The employees demanded that forced arbitration be ended. Forced arbitration is a common practice in corporations in which complaints from employees are pushed to secretive hearings by HR departments. This allows the companies to silence the victims using non-disclosure arrangements, avoid publicizing labor violations and protect various offenders. Since Uber’s former engineer Susan Fowler spoke out about sexual harassment last year, this system has been put under more severe inspection.

According to Pichai, arbitration will now be optional for sexual harassment claims and individual sexual harassment, but employees can still keep their claims secretive if they want. This is opposite to what Google did earlier this year when Loretta Lee filed a lawsuit, accusing the “bro-culture” of enabling daily harassment that involved pranks, obscene comments, or even physical violence; the company at that time tried to turn the claim to private arbitration.

The CEO added that Google will apply investigations as well as disciplinary actions, there will also be “one dedicated site” providing “live support” for staff with complaints. Plus, Google will take better care of its employees, which will include career support, counseling and a support person.

The walkout originally asked for a transparent, uniform, globally inclusive process for safe anonymous reports on sexual misconducts and the process should start applying with contractors too.

A group of labor organizers, The Tech Workers Coalition, including Google employees said about Pichai’s email that TVCs (temps, vendors, and contractors) remain left out of the sexual harassment issue.

The coalition continued by pointing out TVCs did not receive Pichai’s mail and were not included in a town-hall discussion. It stressed that for a company aiming to innovate, this discrimination among different labor groups illustrates Google’s lack of vision for considering all workforce equally.

Pichai was also criticized for ignoring the demand for having an employee representative in the company’s board.
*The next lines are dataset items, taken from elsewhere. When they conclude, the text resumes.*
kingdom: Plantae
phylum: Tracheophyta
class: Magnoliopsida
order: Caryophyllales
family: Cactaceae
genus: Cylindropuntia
On Thursday afternoon, the organizers of the walkout called for more actions from the executives, they said Google must solve the systemic discrimination and racism problem, including not only sexual harassment but also rates of promotion and pay equity.

Stephanie Parker, an organizer added that the company needs to give contractors that most are Black and Brown women full rights and protections.

Previously, the firm said it ended its gender pay gap.

As indicated by the company, most employees at Google are white, Asian and male. Among leaders, black accounts for 2%, Latino 1.8%, and women make up 25.5%.

In terms of contractors, a spokesman mentioned Pichai’s statement saying Google investigate every case in which a TVC complain about an employee. A somewhat called “code of conduct” also demand Google suppliers to commit to detect, address and improve a diverse culture and include every labor group in all aspect of workplace management.